Sunday, May 13, 2018

Finance industry: Dallas, Austin, Salt Lake City, San Francisco, Florida

Where are the financial centers of the future? Joel Kotkin writes in City Journal,
The big winners—as Alliance-Bernstein’s move demonstrated—have been overwhelmingly in the low-cost, low-density Sunbelt. With reasonable taxes, more affordable home prices, and expanding residential populations, these areas are becoming financial-industry giants, even if they lack large, locally based companies. Among the global financial firms relocating operations to these less costly locales are UBS, Deutsche Bank, Morgan Stanley, and Goldman Sachs.

The next potential financial superstar is the Dallas area, now boasting the country’s third-largest concentration of financial workers and likely to supplant Chicago from second place in the near future. Last year, the Dallas Morning News suggested that “Y’all Street” may soon replace Wall Street as the U.S. financial capital. That’s a bit of a stretch, but between 2009 and 2017, Dallas did expand financial employment by 30 percent—three times New York’s rate and more than six times that of Chicago or Los Angeles. With rapid population growth, low taxes, moderate housing prices, and a premier strategic location between the coasts, Dallas has much going for it. Last year, Texas overtook New York for the most banking and insurance jobs among the states; in 2005, New York had led by almost 100,000 jobs.

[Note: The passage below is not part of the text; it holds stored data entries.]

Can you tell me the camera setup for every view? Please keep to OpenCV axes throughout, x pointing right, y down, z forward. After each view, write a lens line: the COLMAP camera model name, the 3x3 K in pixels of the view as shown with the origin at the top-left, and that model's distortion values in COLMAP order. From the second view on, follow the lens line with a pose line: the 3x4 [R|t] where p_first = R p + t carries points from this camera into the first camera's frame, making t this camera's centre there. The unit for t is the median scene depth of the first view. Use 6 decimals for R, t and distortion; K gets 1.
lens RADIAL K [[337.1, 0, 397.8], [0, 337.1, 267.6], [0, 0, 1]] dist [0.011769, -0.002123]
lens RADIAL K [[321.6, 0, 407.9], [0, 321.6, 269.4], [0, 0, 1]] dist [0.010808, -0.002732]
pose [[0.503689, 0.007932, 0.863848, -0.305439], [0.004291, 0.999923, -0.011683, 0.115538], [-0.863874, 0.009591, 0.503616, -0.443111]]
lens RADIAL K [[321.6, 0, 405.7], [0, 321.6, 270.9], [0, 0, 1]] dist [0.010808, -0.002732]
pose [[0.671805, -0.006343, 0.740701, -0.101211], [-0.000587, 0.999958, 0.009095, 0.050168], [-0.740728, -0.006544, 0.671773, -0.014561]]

Dallas is not alone. Since 2009, Nashville, San Antonio, and Phoenix—winner of new jobs from employers like USAA, State Farm, and Charles Schwab—have experienced financial-services growth rates greater than 30 percent. Charleston, Charlotte, Durham-Chapel Hill, Raleigh, and Greenville have all seen their financial workforces expand by more than 20 percent. Florida, which shares a time zone and many cultural ties with New York, is a financial-services hotbed, with Jacksonville, Miami, Tampa, and Orlando all experiencing growth rates two times that of Gotham.

The other region clearly capitalizing on the outbound trend is the Intermountain West. The epicenter here is Utah, notably St. George, Provo, and especially Salt Lake City. All enjoyed 25 percent growth since 2009, with Salt Lake City emerging as a growing center for international banking, in large part due to the area’s language capabilities, an outgrowth of Mormon missionary activity. Salt Lake City has become Goldman Sachs’s fourth-largest global hub; the firm now employs more people there than in any U.S. location outside New York. All indications are that the financial-services presence in Utah will continue growing.

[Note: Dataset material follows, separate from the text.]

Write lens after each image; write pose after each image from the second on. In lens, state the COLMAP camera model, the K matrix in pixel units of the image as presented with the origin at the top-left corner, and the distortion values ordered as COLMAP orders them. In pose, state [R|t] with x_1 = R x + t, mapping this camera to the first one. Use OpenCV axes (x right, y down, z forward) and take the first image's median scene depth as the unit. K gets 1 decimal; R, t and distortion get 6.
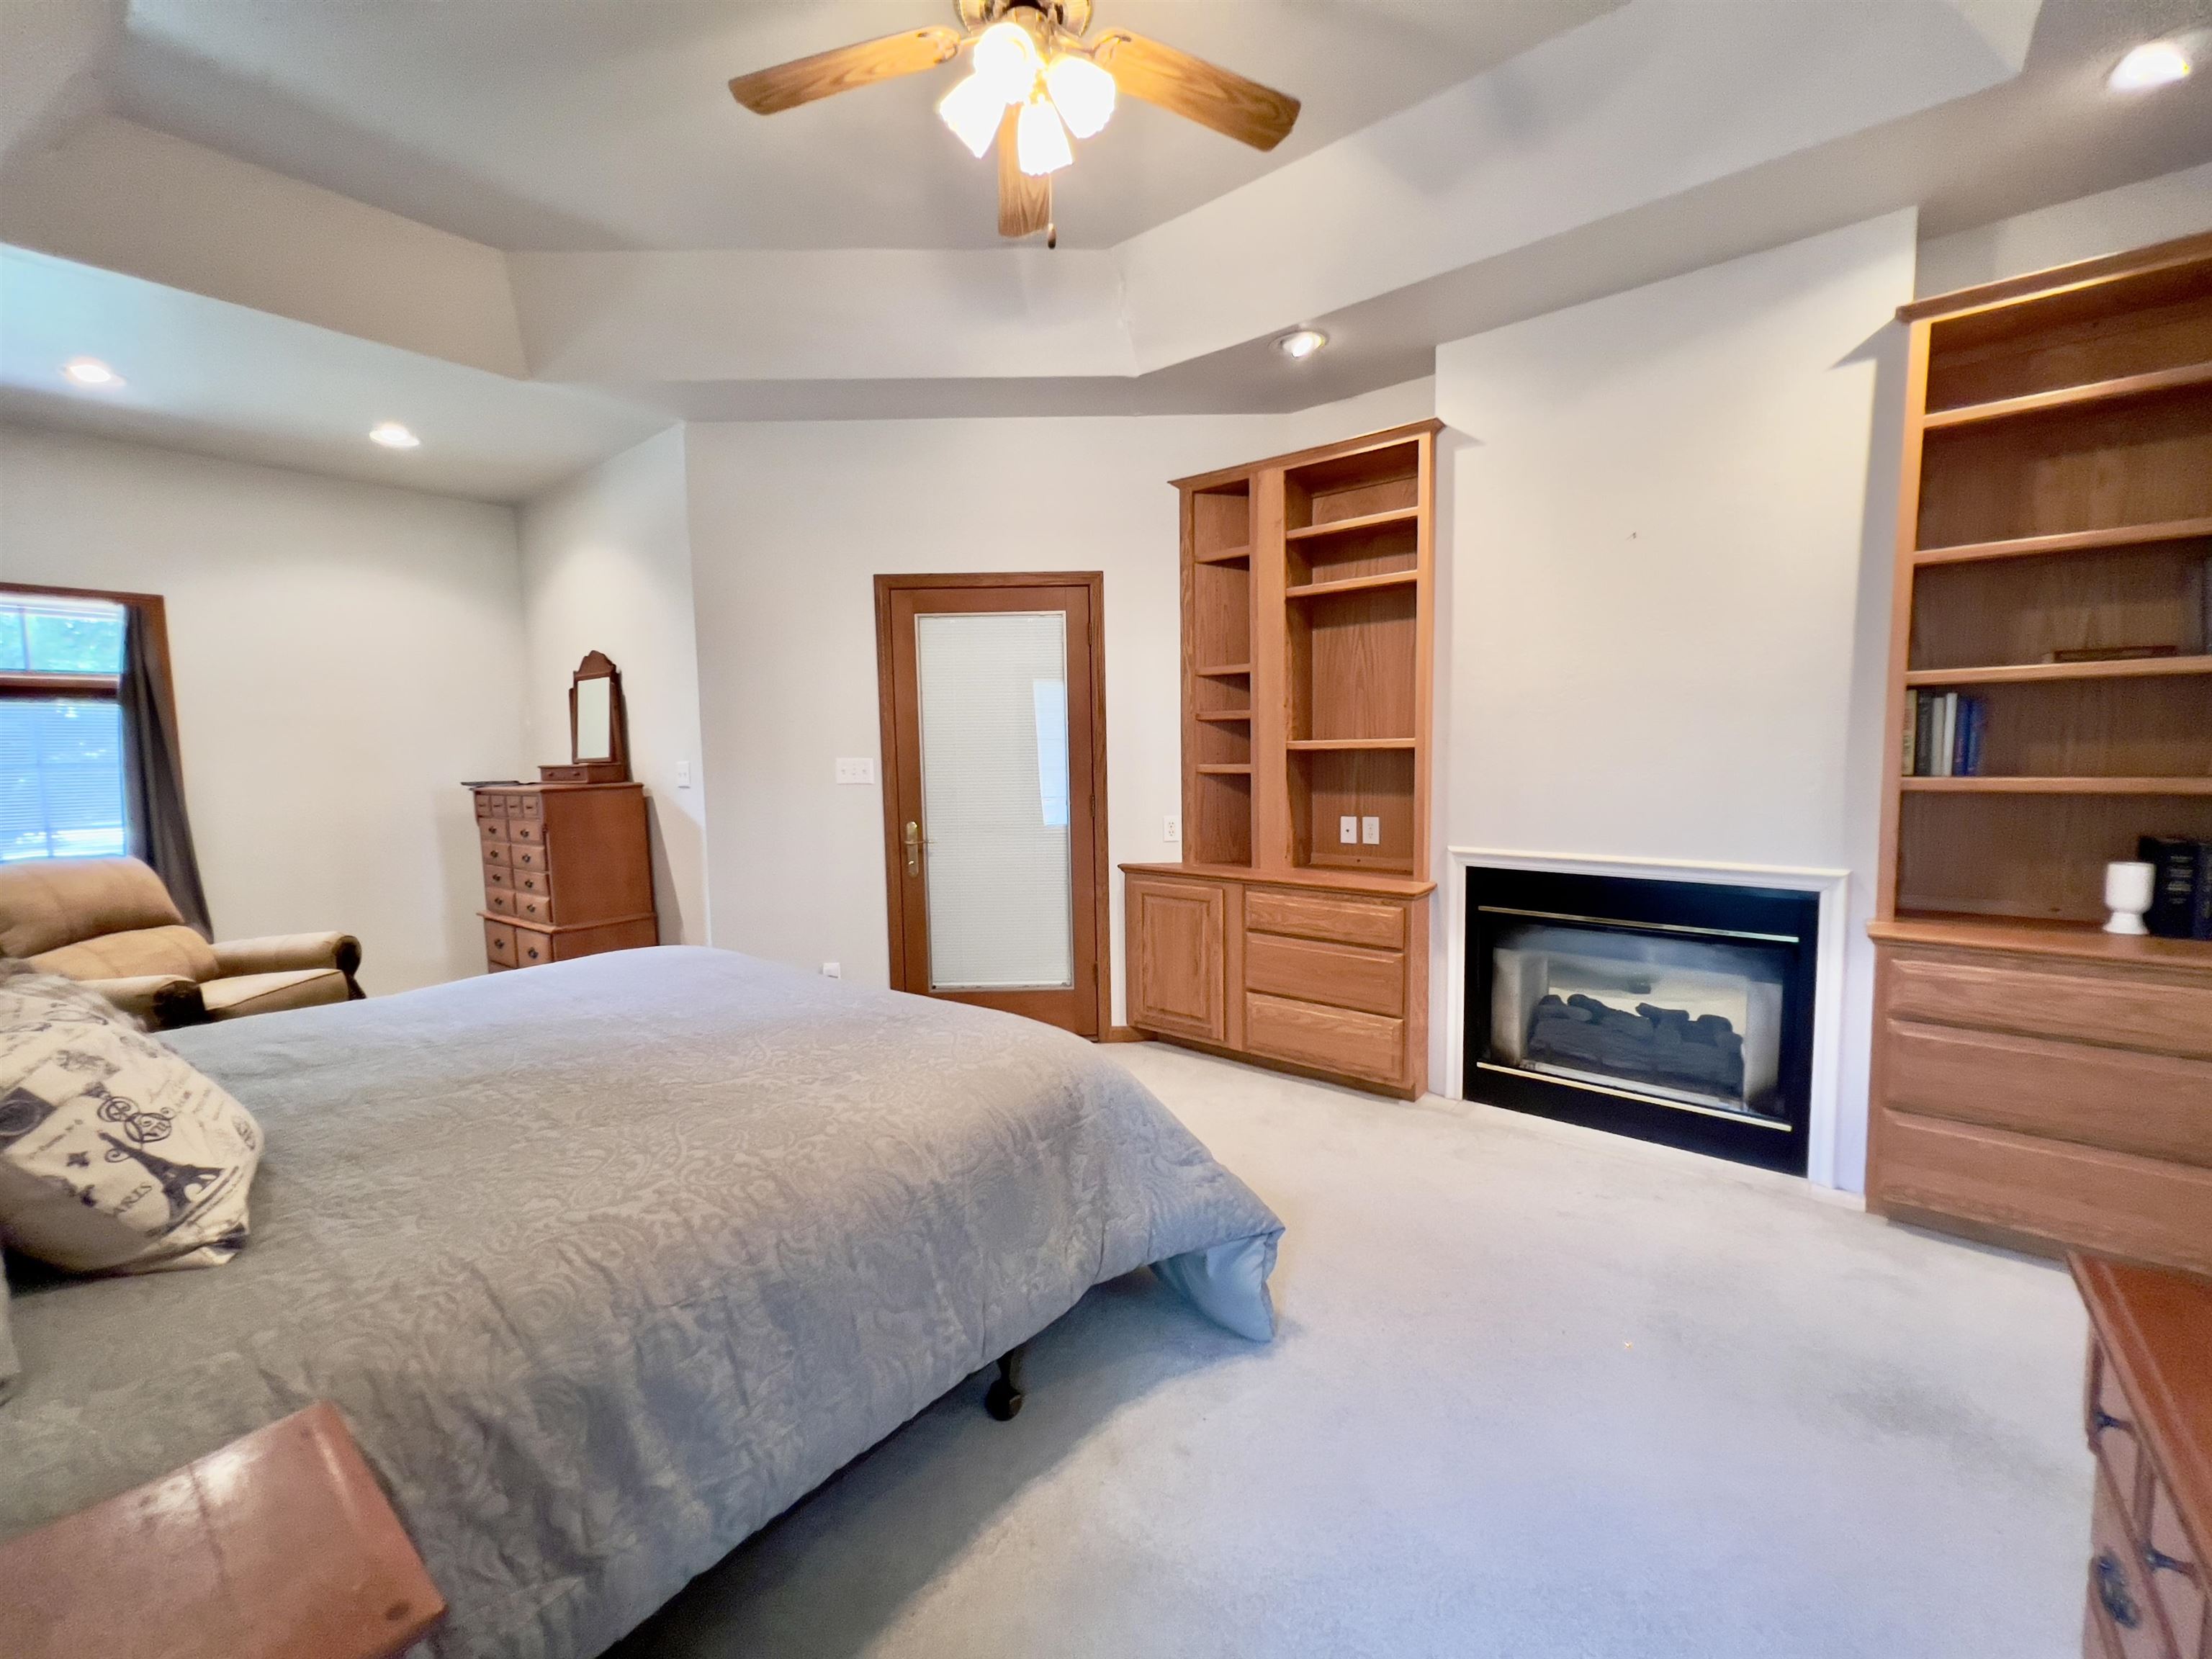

...Increasingly a business service and media hub, Silicon Valley/San Francisco is no longer just geek central. As long ago as 2015, JP Morgan Chase CEO Jamie Dimon warned that “Silicon Valley is coming” after New York’s core business. Home to many rising “fintech” companies, the Bay Area already counts established firms like Apple, Square, and Paypal that are ideally suited to the new phone-based payment system. Talent that might have headed to Wall Street or LaSalle or State Streets is instead going to San Francisco’s Montgomery Street or the dominant venture-capital region around Palo Alto and Menlo Park. Financial employment is rising in other tech centers, too, notably in Austin, where financial-sector growth topped 39 percent. California-based PIMCO, the nation’s largest bond fund, recently announced plans to site its expanding data and analytics operation in the Texas capital—not in Orange County, long a center for tech and data analysis.

The changing nature of the financial and tech industries, along with the appeal of lower-cost regions for these industries, poses a threat to long-established finance centers like Boston, Chicago, and New York. In these traditional hubs, banking and finance have long been producers of both high-paying jobs and generous revenues for overspending urban regimes. Legislators in old-guard cities should take a long look at the policies that are driving these jobs away presently—and perhaps permanently.